Megan Kimberling is a Plus Model and all-around badass. There are no words that can amount to how she excels at being unapologetically herself. We met her randomly in Venice Beach one day while she was doing a shoot. At the point in time, the project was still just an idea and it’s a bit of a full-circle moment seeing her be a part of it as well as support it so much. Here’s part of her story about how she’s come to be comfortable in her own, flawless, skin.


The first thing I wanted to be growing up was a rodeo queen and I always knew that if I wanted to be that, I had to be skinny. It came from my community saying that if I wanted to be the pretty person, I had to be skinny.

Skinny was pretty. Thin was pretty and I was always told that I did this or that, that I’d be prettier

I was always made to feel that I could be prettier

I spent a lot of years internalizing those comments about my weight and what I looked like.


Nothing in my life had changed because of what I weigh.

It was the moment where I thought, ‘Oh, obviously my weight does not dictate my life.’

People spend a lot of time just fighting for the ability to be themselves.

You have two pieces of society; one piece telling children you need to be yourself. You are talented and you need to embrace your individuality. But on the flip side, it is also telling you that you need to adhere to certain standards and do things by the book.

So, for people to actually find a place in life where they can actually be themselves and be an individual, is really important.

Check out more of Megan on her website here and her Instagram page here


Black Girl Magic

If we had to capture our time with SaQuoira into one word, we’d choose “powerful.” SaQuoira gave us a wonderful insight of the effects of colorism in society and how she feels so empowered now for being a strong black woman. We love you, adore you and are inspired by you.

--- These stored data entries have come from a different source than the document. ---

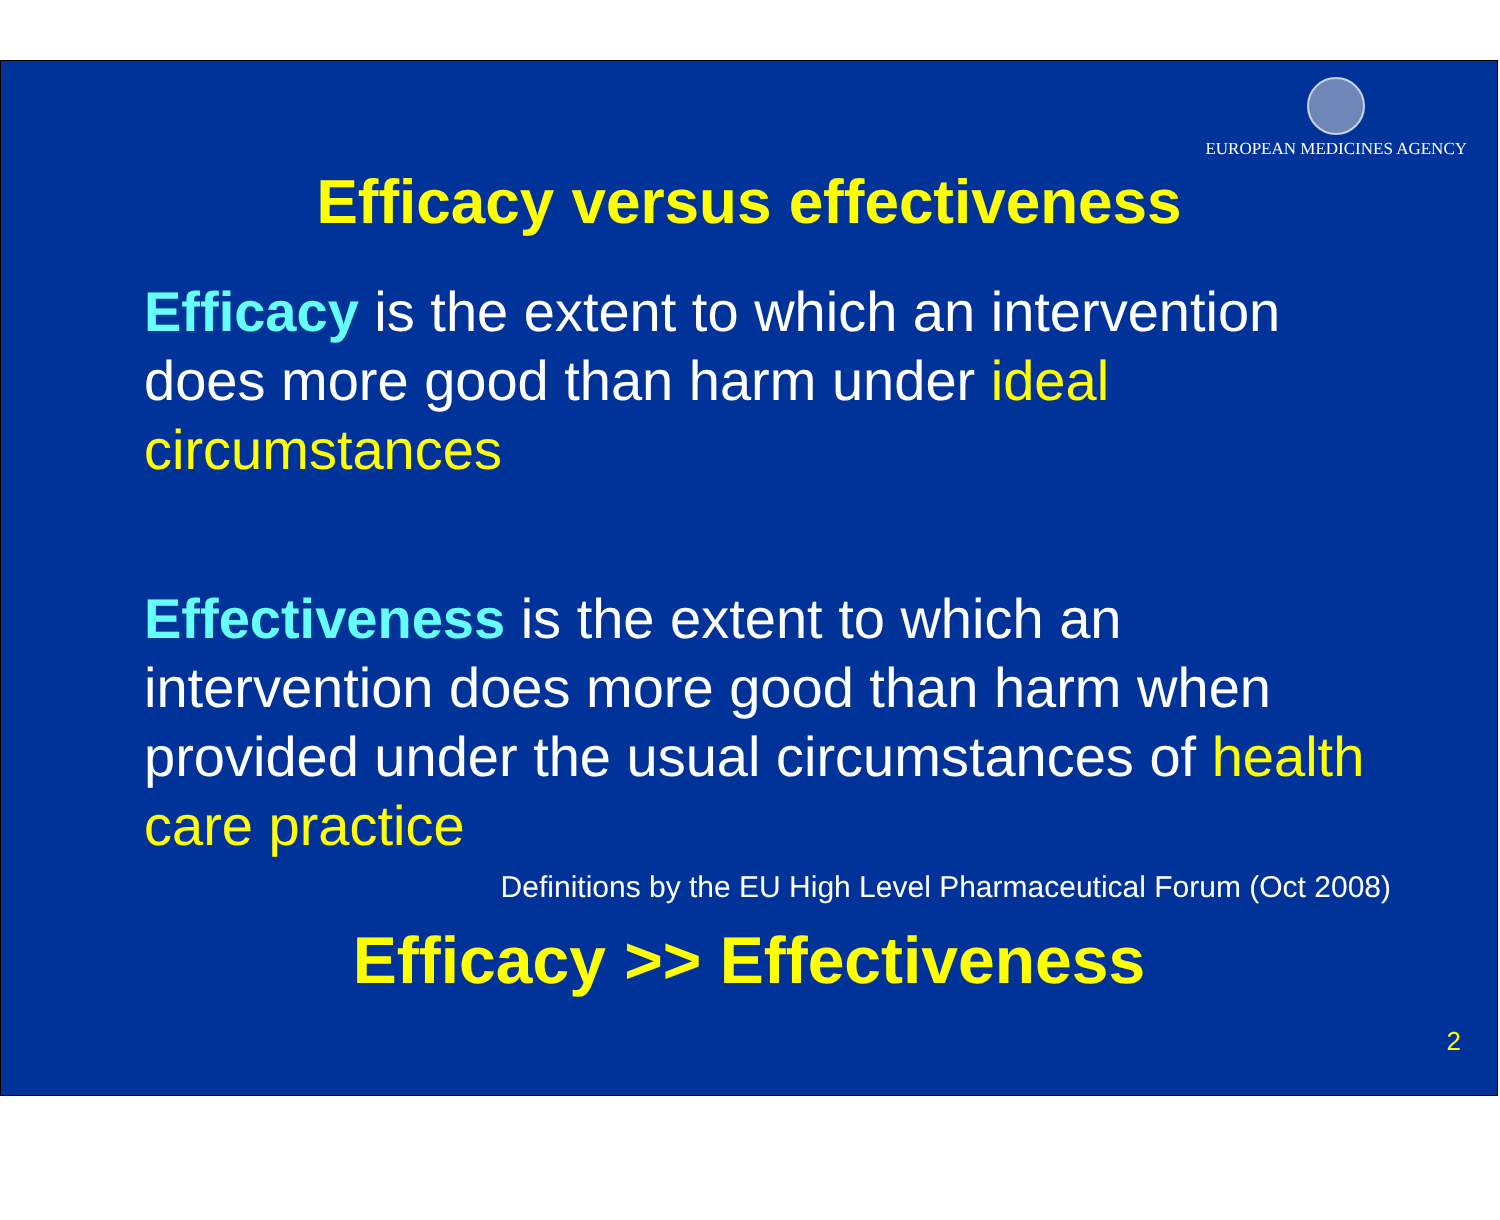EUROPEAN MEDICINES AGENCY
Efficacy versus effectiveness
Efficacy is the extent to which an intervention does more good than harm under ideal circumstances
Effectiveness is the extent to which an intervention does more good than harm when provided under the usual circumstances of health care practice
Definitions by the EU High Level Pharmaceutical Forum (Oct 2008)
Efficacy >> Effectiveness
2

Growing up, I remember this, I would pick dandelions from my backyard and wish on them that I would get green eyes, dirty blonde hair and tan skin. That’s all I saw, that’s what I identified as beautiful. I felt that being lighter would be more beautiful…

You never saw empowered black women on TV. They always had a lot of attitude, they were either dirty, poor or uneducated. No one in TV, movies or magazines wanted the black woman.

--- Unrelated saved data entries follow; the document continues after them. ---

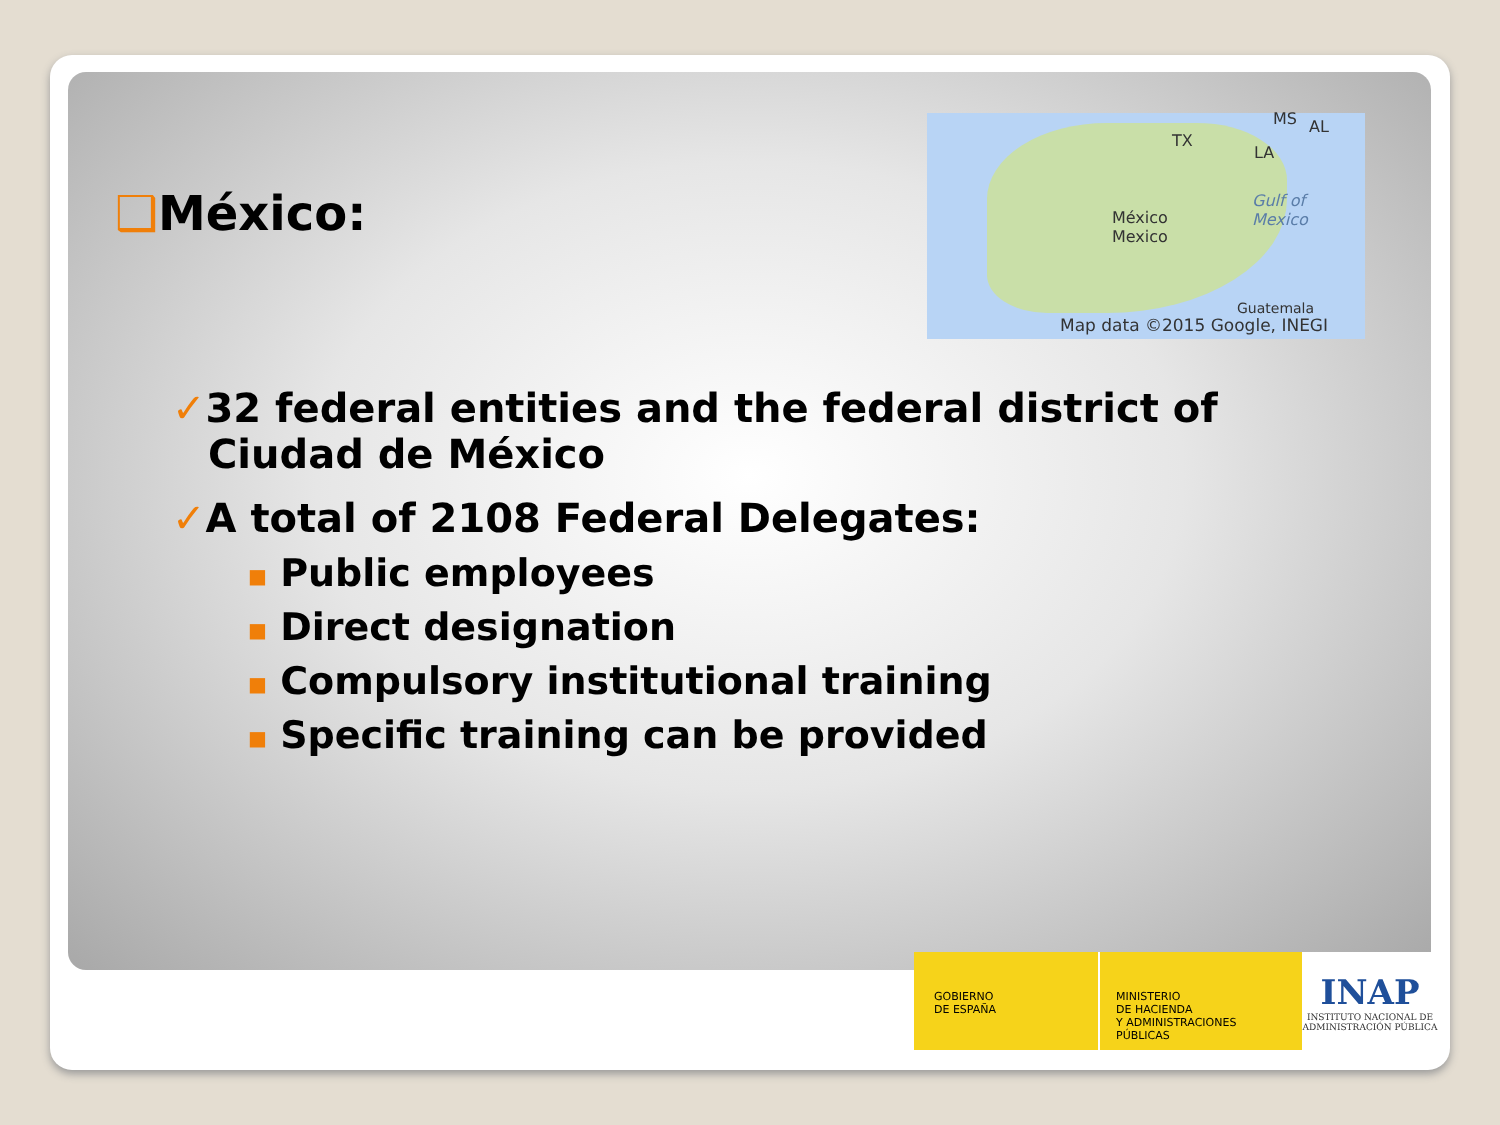❑México:
TX
MS AL
LA
México
Mexico
Gulf of
Mexico
Guatemala
Map data ©2015 Google, INEGI
✓32 federal entities and the federal district of Ciudad de México
✓A total of 2108 Federal Delegates:
■ Public employees
■ Direct designation
■ Compulsory institutional training
■ Specific training can be provided
GOBIERNO
DE ESPAÑA
MINISTERIO
DE HACIENDA
Y ADMINISTRACIONES PÚBLICAS
INAP
INSTITUTO NACIONAL DE ADMINISTRACIÓN PÚBLICA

We’ve come a a long way with representation and we still have far to go.

But people are being recognized and we’re really getting to a point where we’re not made to feel ashamed for the color of our skin.

I love being dark because I see people like Lupita Nyong’o who are just absolutely gorgeous. It makes me love myself for who I am. I feel so empowered when I look at myself – I’m strong, educated, a mother.

Breaking up with labels

Thank you to our new friend Christian, who saw the project on Instagram and wanted to be a part of it. It feels amazing to know out project is reaching people and we were so honored to tell just a little bit of your story! Remember how worthy and amazing you are!

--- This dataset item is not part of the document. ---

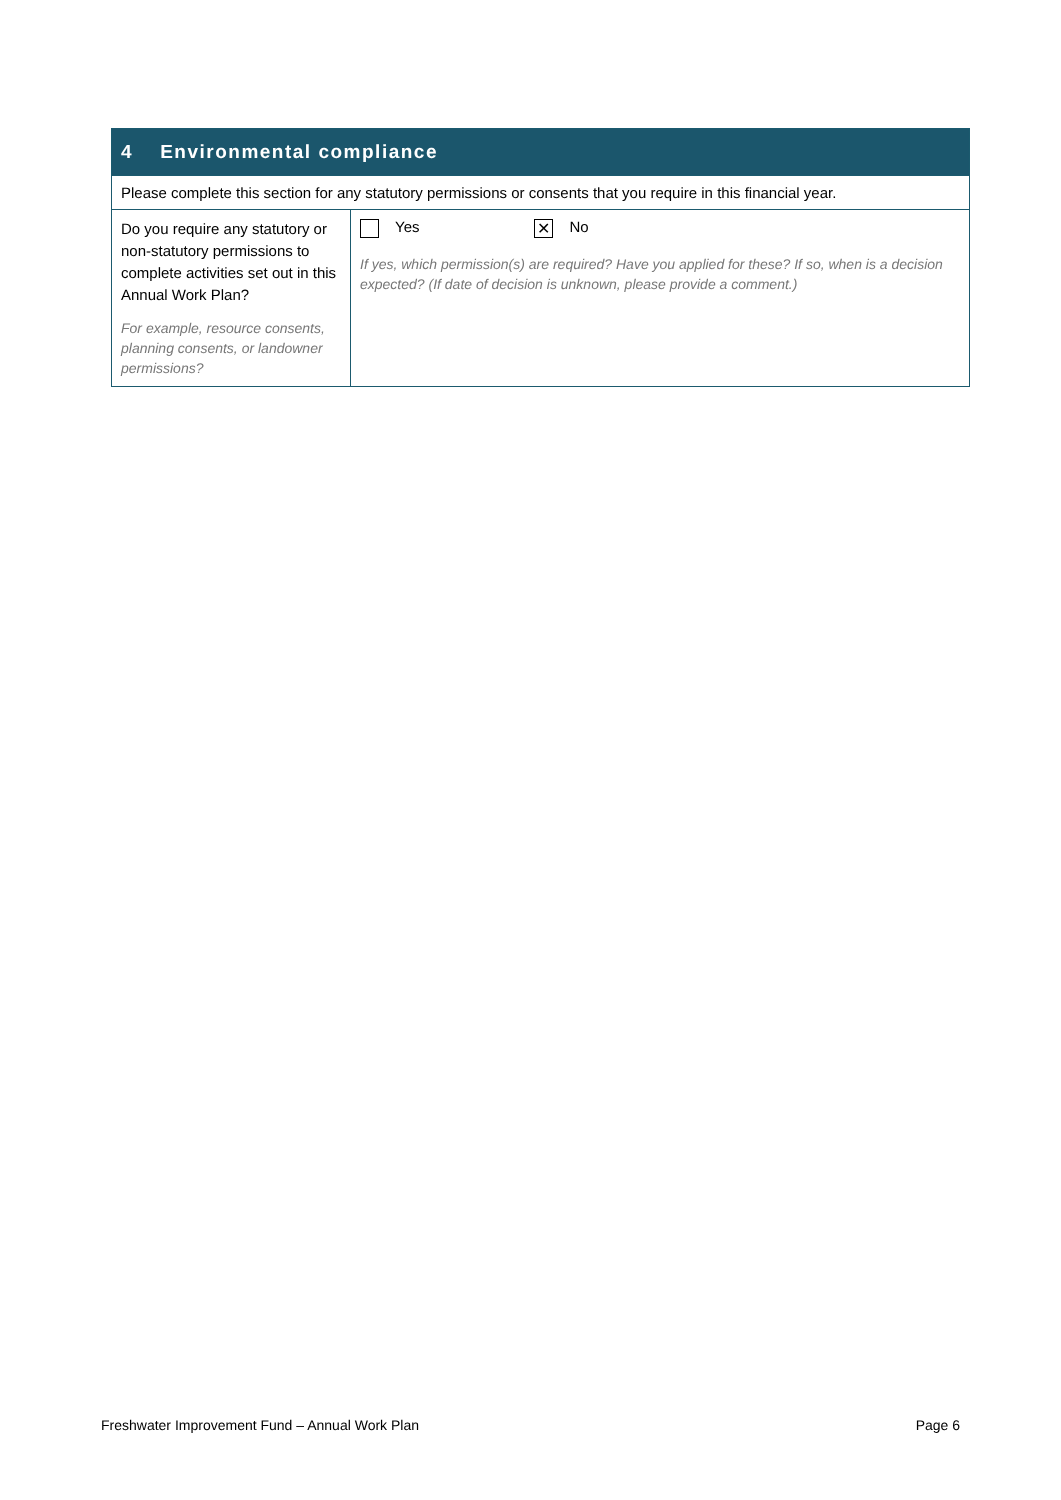| 4 Environmental compliance | |
| --- | --- |
| Please complete this section for any statutory permissions or consents that you require in this financial year. | |
| Do you require any statutory or non-statutory permissions to complete activities set out in this Annual Work Plan? For example, resource consents, planning consents, or landowner permissions? | Yes ✕ No If yes, which permission(s) are required? Have you applied for these? If so, when is a decision expected? (If date of decision is unknown, please provide a comment.) |
Freshwater Improvement Fund – Annual Work Plan Page 6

The intersection of machismo, masculinity and sexuality is a bunch of different factors at once. You’re trying to be yourself in a world that tells that you can’t because you’re living up to some standard…

I hate being labeled because it divides us so much. I think it’s ridiculous, these boxes and categories should not define us.


Can I just live in the body and the skin that I have? I categorize myself. I categorize as myself, as a human being.

I’ve overcome a lot of adversity just to be myself and I think that’s brave. I’m brave.

“Taking ownership of myself…”

Our shoot with Chelsea radiated so much love. Chelsea is truly an inspiration in owning one’s womanhood and sexuality. She’s all about breaking stereotypes and staying true to who you are. Thank you for giving us a little perspective from the Latinx community!


… My beauty and my self worth is only defined by my being hyper-sexualized because I’m a latina woman…

That my being “curvy” and being voluptuous somehow dictates my worth and place in society.


I am a multi-dimensional being. I am a creative mind. I am a survivor of domestic violence. I am a voice of body positivity.

My ethnicity does not get defined by unreleastic standards perpetuated by society. This is me taking ownership of myself.